Man=Manifold(4, 'Man', r'\mathcal{M}')
BL.<t,r,th,ph> = Man.chart(r't r:(0,+oo) th:(0,pi):\theta ph:(0,2*pi):\phi')
H=function('H',imag_part_func=0)()
term1=(1/2)*sqrt(2)*sqrt(I*H)
term2=(1/2)*sqrt(2)*sqrt(-I*H)
T1=Man.tensor_field(0,1,[0,0,term1,0])
T2=Man.tensor_field(0,1,[0,0,term2,0])
T1[2]*T2[2]

1/2*abs(H())

Thank you. When I try the following:

from sage.manifolds.utilities import simplify_sqrt_real
H=function('H',imag_part_func=0)(x)
term1=(1/2)*sqrt(2)*sqrt(I*H)
term2=(1/2)*sqrt(2)*sqrt(-I*H)
result=simplify_sqrt_real(term1*term2)
print(result.canonicalize_radical())

I get 1/2*I*H(x). Without canonicalize_radical(), I get 1/2*sqrt(-H(x))*sqrt(H(x)). So, the sqrt simplification of SageManifolds is the origin of my problem, right?
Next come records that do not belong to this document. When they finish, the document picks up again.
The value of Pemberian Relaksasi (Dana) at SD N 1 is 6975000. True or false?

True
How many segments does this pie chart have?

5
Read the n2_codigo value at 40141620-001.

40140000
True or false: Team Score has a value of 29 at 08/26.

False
Notice that canonicalize_radical is not always right. In this case the sign of H is needed to simplify. What is worse, Sage is not good when some assumptions are needd, especially in functions definitions. I belive that SageManifolds is right in my code. Presence of x in your code makes a difference.
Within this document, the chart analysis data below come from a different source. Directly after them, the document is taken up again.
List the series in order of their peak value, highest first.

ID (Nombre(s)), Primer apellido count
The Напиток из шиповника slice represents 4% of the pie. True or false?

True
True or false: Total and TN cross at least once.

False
Thank you. Is there a way to set assumptions that yield my desired result -1/2*H(x)?

The problem is that SageManifolds and canonicalize_radical make different choice of square root. I think that your method of using expr to force the canonicalize_radical choice is OK (but not in accordance with SageManifolds)